B. PENJUALAN ATAS BARANG MEWAH
2.B.1 Pengertian Pajak Penjualan Atas Barang Mewah

PPnBM merupakan jenis pajak yang merupakan satu paket dalam Undang-undang Pajak Pertambahan Nilai. Namun demikian, mekanisme pengenaan PPnBM ini sedikit berbeda dengan PPN. Berdasarkan Pasal 5 Ayat (1) Undang-undang PPN, Pajak Penjualan Atas Barang Mewah dikenakan terhadap :
1.      penyerahan Barang Kena Pajak Yang Tergolong Mewah yang dilakukan oleh Pengusaha yang menghasilkan Barang Kena Pajak Yang Tergolong Mewah di dalam Daerah Pabean dalam kegiatan usaha atau pekerjaannya;
2.      impor Barang Kena Pajak Yang Tergolong Mewah.
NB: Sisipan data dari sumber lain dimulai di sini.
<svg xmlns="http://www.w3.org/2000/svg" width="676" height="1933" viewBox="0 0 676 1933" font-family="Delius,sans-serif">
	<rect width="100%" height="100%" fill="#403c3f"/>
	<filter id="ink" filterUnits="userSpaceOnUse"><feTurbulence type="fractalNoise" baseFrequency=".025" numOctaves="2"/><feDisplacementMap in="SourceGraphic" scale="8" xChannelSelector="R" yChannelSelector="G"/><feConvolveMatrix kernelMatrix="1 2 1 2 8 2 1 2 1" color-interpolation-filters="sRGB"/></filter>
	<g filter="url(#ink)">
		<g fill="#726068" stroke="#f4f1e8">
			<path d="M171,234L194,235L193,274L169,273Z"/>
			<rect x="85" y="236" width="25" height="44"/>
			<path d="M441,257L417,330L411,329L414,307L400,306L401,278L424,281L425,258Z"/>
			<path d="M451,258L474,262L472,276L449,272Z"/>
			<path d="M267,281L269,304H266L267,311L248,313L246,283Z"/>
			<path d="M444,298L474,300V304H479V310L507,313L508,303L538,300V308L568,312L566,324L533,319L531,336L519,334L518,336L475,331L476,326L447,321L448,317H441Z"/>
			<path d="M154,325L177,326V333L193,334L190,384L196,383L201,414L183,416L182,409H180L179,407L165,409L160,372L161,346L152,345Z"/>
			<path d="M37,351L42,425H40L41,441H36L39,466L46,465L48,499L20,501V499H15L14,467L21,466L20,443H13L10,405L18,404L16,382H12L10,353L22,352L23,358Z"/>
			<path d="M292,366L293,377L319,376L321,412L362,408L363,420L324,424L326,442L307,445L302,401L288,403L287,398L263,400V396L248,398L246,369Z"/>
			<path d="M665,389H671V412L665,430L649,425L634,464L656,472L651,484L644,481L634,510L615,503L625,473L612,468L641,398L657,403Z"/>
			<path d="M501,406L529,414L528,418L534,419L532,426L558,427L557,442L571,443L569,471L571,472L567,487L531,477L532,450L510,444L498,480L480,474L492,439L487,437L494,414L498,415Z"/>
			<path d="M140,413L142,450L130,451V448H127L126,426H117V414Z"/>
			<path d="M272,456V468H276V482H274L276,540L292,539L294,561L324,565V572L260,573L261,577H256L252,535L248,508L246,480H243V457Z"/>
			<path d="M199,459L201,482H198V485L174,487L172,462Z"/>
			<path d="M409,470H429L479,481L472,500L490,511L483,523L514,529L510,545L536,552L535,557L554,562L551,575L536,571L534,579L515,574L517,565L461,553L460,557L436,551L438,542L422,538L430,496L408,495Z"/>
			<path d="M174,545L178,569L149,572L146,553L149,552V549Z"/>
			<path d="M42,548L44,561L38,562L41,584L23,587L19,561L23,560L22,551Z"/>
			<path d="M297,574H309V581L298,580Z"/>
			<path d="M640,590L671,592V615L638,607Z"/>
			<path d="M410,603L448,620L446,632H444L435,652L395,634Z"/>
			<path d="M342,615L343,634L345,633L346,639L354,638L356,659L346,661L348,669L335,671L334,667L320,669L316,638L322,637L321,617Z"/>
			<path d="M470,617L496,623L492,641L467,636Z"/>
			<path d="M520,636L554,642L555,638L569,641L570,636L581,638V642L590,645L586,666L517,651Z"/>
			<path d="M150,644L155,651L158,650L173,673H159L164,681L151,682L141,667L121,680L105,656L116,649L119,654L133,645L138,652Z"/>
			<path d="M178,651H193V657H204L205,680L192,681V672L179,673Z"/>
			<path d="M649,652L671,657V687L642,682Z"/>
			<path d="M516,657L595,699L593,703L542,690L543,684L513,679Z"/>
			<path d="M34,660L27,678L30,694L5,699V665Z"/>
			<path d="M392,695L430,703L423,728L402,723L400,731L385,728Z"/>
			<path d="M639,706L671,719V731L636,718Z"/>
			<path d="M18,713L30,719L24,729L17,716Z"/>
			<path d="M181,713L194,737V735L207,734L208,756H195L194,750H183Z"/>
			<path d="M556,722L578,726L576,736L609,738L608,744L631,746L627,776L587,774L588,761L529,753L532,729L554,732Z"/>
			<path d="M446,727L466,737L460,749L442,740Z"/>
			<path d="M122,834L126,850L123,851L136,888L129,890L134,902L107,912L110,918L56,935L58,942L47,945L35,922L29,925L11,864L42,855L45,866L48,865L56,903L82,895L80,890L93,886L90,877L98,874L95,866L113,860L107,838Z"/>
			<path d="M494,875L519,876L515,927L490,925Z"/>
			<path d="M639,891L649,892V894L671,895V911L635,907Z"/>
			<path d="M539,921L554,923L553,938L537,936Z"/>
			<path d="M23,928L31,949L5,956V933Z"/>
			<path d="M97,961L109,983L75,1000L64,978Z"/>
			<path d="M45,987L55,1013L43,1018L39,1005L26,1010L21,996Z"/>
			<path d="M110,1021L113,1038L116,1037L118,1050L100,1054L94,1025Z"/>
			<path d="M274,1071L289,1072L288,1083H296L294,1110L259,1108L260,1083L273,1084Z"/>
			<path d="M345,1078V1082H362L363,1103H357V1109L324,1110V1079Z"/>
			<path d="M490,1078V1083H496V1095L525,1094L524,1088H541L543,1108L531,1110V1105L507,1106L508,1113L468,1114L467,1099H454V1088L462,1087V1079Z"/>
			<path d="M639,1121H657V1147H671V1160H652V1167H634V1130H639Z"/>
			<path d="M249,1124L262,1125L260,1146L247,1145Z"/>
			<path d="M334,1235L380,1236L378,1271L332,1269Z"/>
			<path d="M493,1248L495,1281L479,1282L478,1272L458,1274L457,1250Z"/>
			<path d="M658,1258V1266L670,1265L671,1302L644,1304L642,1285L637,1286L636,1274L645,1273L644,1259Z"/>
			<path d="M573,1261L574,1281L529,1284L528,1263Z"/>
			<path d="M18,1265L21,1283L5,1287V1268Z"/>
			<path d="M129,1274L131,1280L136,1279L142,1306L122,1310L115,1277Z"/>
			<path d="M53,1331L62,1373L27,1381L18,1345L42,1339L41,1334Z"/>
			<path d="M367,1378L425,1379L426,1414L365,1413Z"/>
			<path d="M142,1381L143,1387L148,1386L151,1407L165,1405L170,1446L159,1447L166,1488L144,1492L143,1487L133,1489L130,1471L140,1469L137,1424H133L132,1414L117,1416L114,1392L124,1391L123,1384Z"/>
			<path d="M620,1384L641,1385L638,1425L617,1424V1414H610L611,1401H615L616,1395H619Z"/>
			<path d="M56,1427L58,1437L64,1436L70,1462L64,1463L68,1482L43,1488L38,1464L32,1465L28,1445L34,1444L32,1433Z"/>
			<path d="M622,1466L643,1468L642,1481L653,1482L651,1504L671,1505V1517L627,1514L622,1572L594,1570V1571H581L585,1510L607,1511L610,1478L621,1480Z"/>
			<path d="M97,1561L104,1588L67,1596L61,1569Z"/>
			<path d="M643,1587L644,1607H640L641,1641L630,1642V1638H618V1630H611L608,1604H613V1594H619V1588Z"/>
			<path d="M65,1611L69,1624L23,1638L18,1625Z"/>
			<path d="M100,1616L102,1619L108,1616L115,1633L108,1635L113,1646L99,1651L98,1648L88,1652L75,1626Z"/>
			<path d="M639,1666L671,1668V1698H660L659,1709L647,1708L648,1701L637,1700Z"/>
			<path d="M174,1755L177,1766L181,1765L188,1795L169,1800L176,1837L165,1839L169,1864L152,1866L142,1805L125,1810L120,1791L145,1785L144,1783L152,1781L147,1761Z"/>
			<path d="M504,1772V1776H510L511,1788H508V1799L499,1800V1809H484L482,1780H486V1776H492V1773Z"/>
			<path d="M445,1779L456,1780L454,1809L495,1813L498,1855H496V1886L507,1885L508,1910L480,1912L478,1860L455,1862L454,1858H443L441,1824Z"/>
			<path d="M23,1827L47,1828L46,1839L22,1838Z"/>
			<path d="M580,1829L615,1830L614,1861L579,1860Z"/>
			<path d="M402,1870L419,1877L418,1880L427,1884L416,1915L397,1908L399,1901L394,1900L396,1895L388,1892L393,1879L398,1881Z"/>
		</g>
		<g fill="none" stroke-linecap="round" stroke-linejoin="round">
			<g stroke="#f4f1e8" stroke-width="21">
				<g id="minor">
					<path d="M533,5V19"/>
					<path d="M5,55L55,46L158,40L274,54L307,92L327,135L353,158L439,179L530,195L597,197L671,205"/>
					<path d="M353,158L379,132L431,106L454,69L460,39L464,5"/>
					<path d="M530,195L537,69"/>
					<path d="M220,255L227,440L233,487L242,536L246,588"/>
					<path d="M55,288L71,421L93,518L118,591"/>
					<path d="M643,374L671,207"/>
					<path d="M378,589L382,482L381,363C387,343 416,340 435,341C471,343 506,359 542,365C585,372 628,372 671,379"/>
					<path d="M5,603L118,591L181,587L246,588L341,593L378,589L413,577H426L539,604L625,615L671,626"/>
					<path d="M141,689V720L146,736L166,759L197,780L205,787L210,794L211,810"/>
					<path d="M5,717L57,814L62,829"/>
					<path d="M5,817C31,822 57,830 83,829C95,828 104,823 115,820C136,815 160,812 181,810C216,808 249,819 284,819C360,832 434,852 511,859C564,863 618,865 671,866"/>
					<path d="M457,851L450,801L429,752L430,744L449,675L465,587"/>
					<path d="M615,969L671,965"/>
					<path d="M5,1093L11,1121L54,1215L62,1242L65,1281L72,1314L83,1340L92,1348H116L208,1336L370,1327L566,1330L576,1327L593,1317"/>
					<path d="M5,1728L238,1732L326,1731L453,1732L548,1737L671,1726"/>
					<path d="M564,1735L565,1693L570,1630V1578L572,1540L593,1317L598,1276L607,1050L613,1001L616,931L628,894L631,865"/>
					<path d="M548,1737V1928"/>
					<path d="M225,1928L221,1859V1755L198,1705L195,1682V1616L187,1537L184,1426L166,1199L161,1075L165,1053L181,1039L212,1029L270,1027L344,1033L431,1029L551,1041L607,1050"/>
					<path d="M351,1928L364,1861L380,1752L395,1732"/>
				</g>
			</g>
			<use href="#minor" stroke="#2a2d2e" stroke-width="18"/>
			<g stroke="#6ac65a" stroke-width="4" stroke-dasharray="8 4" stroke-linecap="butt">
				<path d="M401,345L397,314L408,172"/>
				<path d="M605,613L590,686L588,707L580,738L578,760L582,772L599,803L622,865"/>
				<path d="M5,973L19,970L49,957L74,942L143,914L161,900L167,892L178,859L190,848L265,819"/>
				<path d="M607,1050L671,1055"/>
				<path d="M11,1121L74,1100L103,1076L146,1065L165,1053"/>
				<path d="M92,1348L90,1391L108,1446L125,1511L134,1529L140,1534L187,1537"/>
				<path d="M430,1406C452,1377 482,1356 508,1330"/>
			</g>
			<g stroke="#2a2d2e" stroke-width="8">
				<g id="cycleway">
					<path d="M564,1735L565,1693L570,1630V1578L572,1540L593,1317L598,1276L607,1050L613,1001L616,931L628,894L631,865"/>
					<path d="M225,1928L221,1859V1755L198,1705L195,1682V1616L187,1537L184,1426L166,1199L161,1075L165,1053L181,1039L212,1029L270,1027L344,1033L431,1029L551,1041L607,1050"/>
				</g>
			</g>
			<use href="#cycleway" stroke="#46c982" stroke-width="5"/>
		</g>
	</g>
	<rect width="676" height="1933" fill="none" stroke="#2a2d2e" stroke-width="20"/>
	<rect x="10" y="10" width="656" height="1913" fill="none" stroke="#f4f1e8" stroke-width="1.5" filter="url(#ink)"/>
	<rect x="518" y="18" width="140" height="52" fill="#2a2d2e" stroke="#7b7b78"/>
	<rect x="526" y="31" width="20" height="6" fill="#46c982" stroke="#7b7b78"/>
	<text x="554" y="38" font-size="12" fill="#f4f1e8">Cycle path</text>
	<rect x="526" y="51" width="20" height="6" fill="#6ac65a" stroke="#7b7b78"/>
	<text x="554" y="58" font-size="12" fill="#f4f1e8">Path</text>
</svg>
      Dengan demikian, PPnBM hanya dikenakan pada saat penyerahan BKP Mewah oleh pabrikan (pengusaha yang menghasilkan) dan pada saat impor BKP Mewah. PPnBM tidak dikenakan lagi pada rantai penjualan setelah itu. Adapun fihak yang memungut PPnBM tentu saja pabrikan BKP Mewah pada saat melakukan penyerahan atau penjualan BKP Mewah. Sementara itu, PPnBM atas impor BKP mewah dilunasi oleh importir berbarengan dengan pembayaran PPN impor dan PPh Pasal 22 Impor.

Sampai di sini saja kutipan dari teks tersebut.